# Entroducing



## rebirthflame (Oct 11, 2006)

hi everyone my name is Steven, im from the uk and ive only just got into this hobby. im a student at universty and i needed a pet i could keep within a student house. After much reseach on the internet and through books i decided upon a mantis, ive always been intruiged by insects and i think mantis are one of the most fascinating.

i have a budwing at the moment with hopefully another one arriving soon. and i also have a couple of giant asain coming from ian (i think). i also keep 2 giant african olive millipedes.

The other things in life that i enjoy are music, books, film and drinking......

Thats me!


----------



## Ian (Oct 11, 2006)

Welcome to the forum steven  

I do believe you are getting some Asian's from me, yes!


----------



## Rick (Oct 11, 2006)

Welcome


----------



## Johnald Chaffinch (Oct 11, 2006)

hi welcome to the forum! it's a friendly place here, unlike most forums where all they do is rip on each other. whereabouts in uk are you? there's quite a few of us in the uk. there's a few bugshows on throughout the year that are worth checking out too.

i thought this post was about an album at first because of the spelling:..

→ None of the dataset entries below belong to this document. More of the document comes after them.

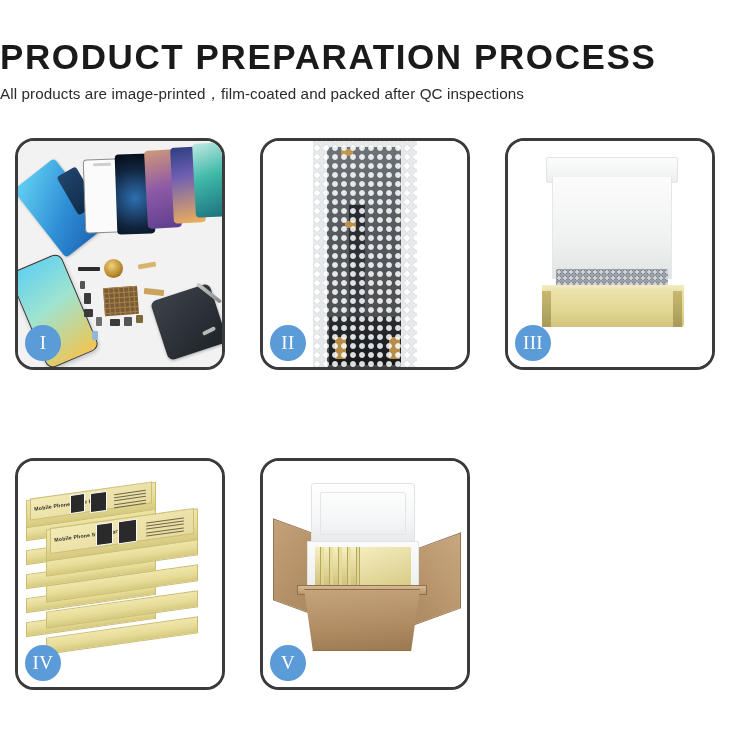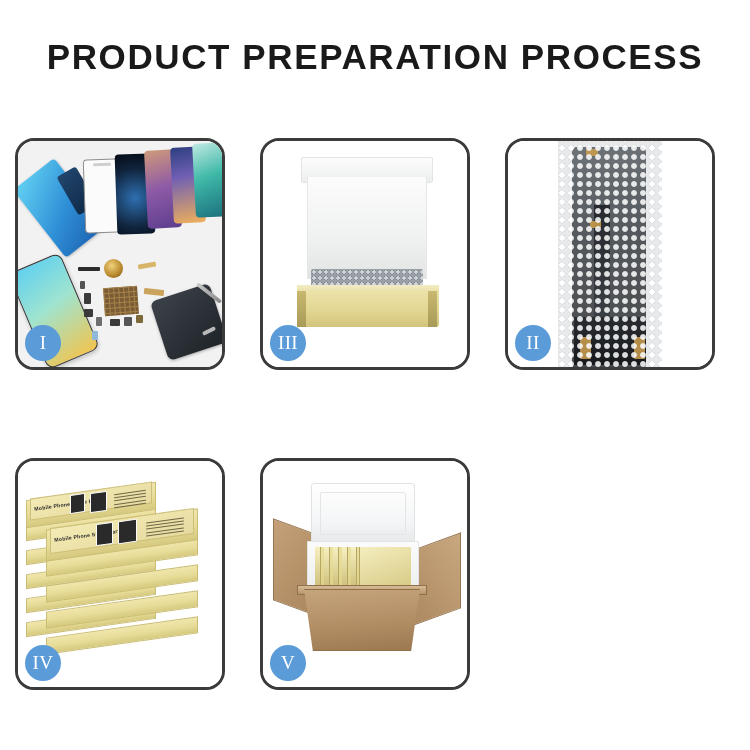--- a/index.html
+++ b/index.html
@@ -5,21 +5,21 @@
   * { box-sizing: border-box; margin: 0; padding: 0; }
   html, body {
     width: 750px; height: 750px;
     background: #ffffff;
     font-family: "Liberation Sans", sans-serif;
     overflow: hidden;
   }
   .page { position: relative; width: 750px; height: 750px; background: #fff; }
 
   
-  .header { padding-top: 38px; text-align: center; }
+  .header { padding-top: 38px; text-align: left; }
   .title {
     font-size: 35px;
     font-weight: 700;
     letter-spacing: 1.6px;
     color: #1a1a1a;
     line-height: 1.06;
     white-space: nowrap;
   }
   .subtitle {
     margin-top: 9px;
@@ -345,20 +345,21 @@
     background: rgba(130,100,66,.5);
   }
 </style>
 </head>
 <body>
 
 <div class="page">
 
   <div class="header">
     <div class="title">PRODUCT PREPARATION PROCESS</div>
+    <div class="subtitle">All products are image-printed，film-coated and packed after QC inspections</div>
   </div>
 
   <div class="grid">
 
     <div class="panel">
       <div class="panel-canvas p1">
         <div class="ph ph-blue"></div>
         <div class="ph ph-white"></div>
         <div class="ph ph-dark"></div>
         <div class="ph ph-purple"></div>
@@ -379,45 +380,45 @@
         <div class="bit b6"></div>
         <div class="bit b7"></div>
         <div class="bit b8"></div>
         <div class="tool"></div>
         <div class="tool2"></div>
       </div>
       <div class="badge">I</div>
     </div>
 
     <div class="panel">
-      <div class="panel-canvas p3">
-        <div class="bx3-lid"></div>
-        <div class="bx3-back"></div>
-        <div class="bx3-foam"></div>
-        <div class="bx3-lip"></div>
-        <div class="bx3-front"></div>
-        <div class="bx3-sl"></div>
-        <div class="bx3-sr"></div>
-      </div>
-      <div class="badge">III</div>
-    </div>
-
-    <div class="panel">
       <div class="panel-canvas p2">
         <div class="bw-sheet"></div>
         <div class="bw-panel"></div>
         <div class="bw-strip"></div>
         <div class="bw-base"></div>
         <div class="bw-tab t1"></div>
         <div class="bw-tab t2"></div>
         <div class="bw-tab t3"></div>
         <div class="bw-tab t4"></div>
         <div class="bw-overlay"></div>
       </div>
       <div class="badge">II</div>
+    </div>
+
+    <div class="panel">
+      <div class="panel-canvas p3">
+        <div class="bx3-lid"></div>
+        <div class="bx3-back"></div>
+        <div class="bx3-foam"></div>
+        <div class="bx3-lip"></div>
+        <div class="bx3-front"></div>
+        <div class="bx3-sl"></div>
+        <div class="bx3-sr"></div>
+      </div>
+      <div class="badge">III</div>
     </div>
 
     <div class="panel">
       <div class="panel-canvas p4">
 
         <div class="stk" style="left:8px;  top:56px;  width:130px; height:15px; transform:skewY(-8deg);"></div>
         <div class="stk" style="left:8px;  top:80px;  width:130px; height:15px; transform:skewY(-8deg);"></div>
         <div class="stk" style="left:8px;  top:104px; width:130px; height:15px; transform:skewY(-8deg);"></div>
         <div class="stk" style="left:8px;  top:128px; width:130px; height:15px; transform:skewY(-8deg);"></div>
         <div class="stk" style="left:8px;  top:152px; width:130px; height:15px; transform:skewY(-8deg);"></div>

is a good album! ( and i dont even really like hip hop )


----------



## rebirthflame (Oct 12, 2006)

ian : yes i am getting some asains from you off ebay. i was hoping for a male and female so i can breed them if there is any possiblity of making this so i would be very gratefull

Johnald : yeh i was listening to that album the time i posted this i just thought it was kind of fitting :| shame about his new piece of work though. not too sure about it most of it seems a bit like commercial r&amp;b which just inst my scene... im currently in manchester, how can i find out about these shows and where they are being held?


----------